===== Excerpted records =====

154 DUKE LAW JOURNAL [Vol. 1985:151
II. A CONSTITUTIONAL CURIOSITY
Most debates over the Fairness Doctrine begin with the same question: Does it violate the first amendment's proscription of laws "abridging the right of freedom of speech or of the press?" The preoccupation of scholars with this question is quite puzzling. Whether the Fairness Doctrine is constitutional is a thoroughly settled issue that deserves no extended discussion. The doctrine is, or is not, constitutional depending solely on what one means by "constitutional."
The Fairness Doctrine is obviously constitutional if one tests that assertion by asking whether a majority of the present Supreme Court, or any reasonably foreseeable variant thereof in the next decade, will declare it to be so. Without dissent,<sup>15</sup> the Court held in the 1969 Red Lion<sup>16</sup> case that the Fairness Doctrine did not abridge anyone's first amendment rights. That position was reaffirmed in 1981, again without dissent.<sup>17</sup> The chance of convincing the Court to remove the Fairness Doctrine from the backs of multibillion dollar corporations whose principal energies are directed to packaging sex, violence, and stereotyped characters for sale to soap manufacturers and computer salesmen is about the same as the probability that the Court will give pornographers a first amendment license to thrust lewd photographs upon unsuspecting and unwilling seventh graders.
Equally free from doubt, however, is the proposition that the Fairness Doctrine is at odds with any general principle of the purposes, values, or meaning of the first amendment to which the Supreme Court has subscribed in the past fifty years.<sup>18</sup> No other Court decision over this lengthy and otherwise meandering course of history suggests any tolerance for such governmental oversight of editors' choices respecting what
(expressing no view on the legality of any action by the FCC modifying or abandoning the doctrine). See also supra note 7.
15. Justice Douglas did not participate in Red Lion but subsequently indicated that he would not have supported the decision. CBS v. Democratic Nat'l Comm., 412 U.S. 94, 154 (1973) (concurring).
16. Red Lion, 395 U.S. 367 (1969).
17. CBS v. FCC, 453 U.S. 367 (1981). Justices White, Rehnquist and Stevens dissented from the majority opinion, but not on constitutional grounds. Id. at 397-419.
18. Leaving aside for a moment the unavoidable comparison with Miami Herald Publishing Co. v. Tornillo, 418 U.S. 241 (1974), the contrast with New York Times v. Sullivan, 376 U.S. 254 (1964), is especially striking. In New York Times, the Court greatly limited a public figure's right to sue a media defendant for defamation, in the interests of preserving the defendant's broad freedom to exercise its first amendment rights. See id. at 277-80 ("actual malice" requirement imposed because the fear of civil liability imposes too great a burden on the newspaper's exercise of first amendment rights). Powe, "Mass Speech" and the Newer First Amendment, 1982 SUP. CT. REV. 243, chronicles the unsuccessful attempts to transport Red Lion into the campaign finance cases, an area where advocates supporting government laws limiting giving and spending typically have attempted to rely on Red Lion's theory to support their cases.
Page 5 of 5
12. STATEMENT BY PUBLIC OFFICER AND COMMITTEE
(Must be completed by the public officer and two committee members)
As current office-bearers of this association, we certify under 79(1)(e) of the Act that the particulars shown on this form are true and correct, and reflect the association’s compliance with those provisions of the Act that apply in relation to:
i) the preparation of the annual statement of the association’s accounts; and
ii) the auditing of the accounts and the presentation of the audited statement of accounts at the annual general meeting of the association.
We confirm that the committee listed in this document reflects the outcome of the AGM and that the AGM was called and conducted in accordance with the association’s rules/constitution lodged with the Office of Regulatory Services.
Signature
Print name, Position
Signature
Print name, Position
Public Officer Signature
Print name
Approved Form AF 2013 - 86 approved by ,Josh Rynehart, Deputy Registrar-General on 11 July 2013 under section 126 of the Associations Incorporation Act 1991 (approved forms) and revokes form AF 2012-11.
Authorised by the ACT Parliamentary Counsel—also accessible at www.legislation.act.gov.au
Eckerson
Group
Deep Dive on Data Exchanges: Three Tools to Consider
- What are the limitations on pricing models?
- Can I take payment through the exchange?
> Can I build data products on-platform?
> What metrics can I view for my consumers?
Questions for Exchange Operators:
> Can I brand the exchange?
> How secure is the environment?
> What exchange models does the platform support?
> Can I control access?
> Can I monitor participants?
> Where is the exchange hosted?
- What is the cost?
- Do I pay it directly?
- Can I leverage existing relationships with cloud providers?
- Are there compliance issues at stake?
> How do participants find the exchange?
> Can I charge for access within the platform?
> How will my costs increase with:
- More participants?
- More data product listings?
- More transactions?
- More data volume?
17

=====

__Activity__.
With every line intact, output the listing above exactly.

__Response area__.
154 DUKE LAW JOURNAL [Vol. 1985:151
II. A CONSTITUTIONAL CURIOSITY
Most debates over the Fairness Doctrine begin with the same question: Does it violate the first amendment's proscription of laws "abridging the right of freedom of speech or of the press?" The preoccupation of scholars with this question is quite puzzling. Whether the Fairness Doctrine is constitutional is a thoroughly settled issue that deserves no extended discussion. The doctrine is, or is not, constitutional depending solely on what one means by "constitutional."
The Fairness Doctrine is obviously constitutional if one tests that assertion by asking whether a majority of the present Supreme Court, or any reasonably foreseeable variant thereof in the next decade, will declare it to be so. Without dissent,<sup>15</sup> the Court held in the 1969 Red Lion<sup>16</sup> case that the Fairness Doctrine did not abridge anyone's first amendment rights. That position was reaffirmed in 1981, again without dissent.<sup>17</sup> The chance of convincing the Court to remove the Fairness Doctrine from the backs of multibillion dollar corporations whose principal energies are directed to packaging sex, violence, and stereotyped characters for sale to soap manufacturers and computer salesmen is about the same as the probability that the Court will give pornographers a first amendment license to thrust lewd photographs upon unsuspecting and unwilling seventh graders.
Equally free from doubt, however, is the proposition that the Fairness Doctrine is at odds with any general principle of the purposes, values, or meaning of the first amendment to which the Supreme Court has subscribed in the past fifty years.<sup>18</sup> No other Court decision over this lengthy and otherwise meandering course of history suggests any tolerance for such governmental oversight of editors' choices respecting what
(expressing no view on the legality of any action by the FCC modifying or abandoning the doctrine). See also supra note 7.
15. Justice Douglas did not participate in Red Lion but subsequently indicated that he would not have supported the decision. CBS v. Democratic Nat'l Comm., 412 U.S. 94, 154 (1973) (concurring).
16. Red Lion, 395 U.S. 367 (1969).
17. CBS v. FCC, 453 U.S. 367 (1981). Justices White, Rehnquist and Stevens dissented from the majority opinion, but not on constitutional grounds. Id. at 397-419.
18. Leaving aside for a moment the unavoidable comparison with Miami Herald Publishing Co. v. Tornillo, 418 U.S. 241 (1974), the contrast with New York Times v. Sullivan, 376 U.S. 254 (1964), is especially striking. In New York Times, the Court greatly limited a public figure's right to sue a media defendant for defamation, in the interests of preserving the defendant's broad freedom to exercise its first amendment rights. See id. at 277-80 ("actual malice" requirement imposed because the fear of civil liability imposes too great a burden on the newspaper's exercise of first amendment rights). Powe, "Mass Speech" and the Newer First Amendment, 1982 SUP. CT. REV. 243, chronicles the unsuccessful attempts to transport Red Lion into the campaign finance cases, an area where advocates supporting government laws limiting giving and spending typically have attempted to rely on Red Lion's theory to support their cases.
Page 5 of 5
12. STATEMENT BY PUBLIC OFFICER AND COMMITTEE
(Must be completed by the public officer and two committee members)
As current office-bearers of this association, we certify under 79(1)(e) of the Act that the particulars shown on this form are true and correct, and reflect the association’s compliance with those provisions of the Act that apply in relation to:
i) the preparation of the annual statement of the association’s accounts; and
ii) the auditing of the accounts and the presentation of the audited statement of accounts at the annual general meeting of the association.
We confirm that the committee listed in this document reflects the outcome of the AGM and that the AGM was called and conducted in accordance with the association’s rules/constitution lodged with the Office of Regulatory Services.
Signature
Print name, Position
Signature
Print name, Position
Public Officer Signature
Print name
Approved Form AF 2013 - 86 approved by ,Josh Rynehart, Deputy Registrar-General on 11 July 2013 under section 126 of the Associations Incorporation Act 1991 (approved forms) and revokes form AF 2012-11.
Authorised by the ACT Parliamentary Counsel—also accessible at www.legislation.act.gov.au
Eckerson
Group
Deep Dive on Data Exchanges: Three Tools to Consider
- What are the limitations on pricing models?
- Can I take payment through the exchange?
> Can I build data products on-platform?
> What metrics can I view for my consumers?
Questions for Exchange Operators:
> Can I brand the exchange?
> How secure is the environment?
> What exchange models does the platform support?
> Can I control access?
> Can I monitor participants?
> Where is the exchange hosted?
- What is the cost?
- Do I pay it directly?
- Can I leverage existing relationships with cloud providers?
- Are there compliance issues at stake?
> How do participants find the exchange?
> Can I charge for access within the platform?
> How will my costs increase with:
- More participants?
- More data product listings?
- More transactions?
- More data volume?
17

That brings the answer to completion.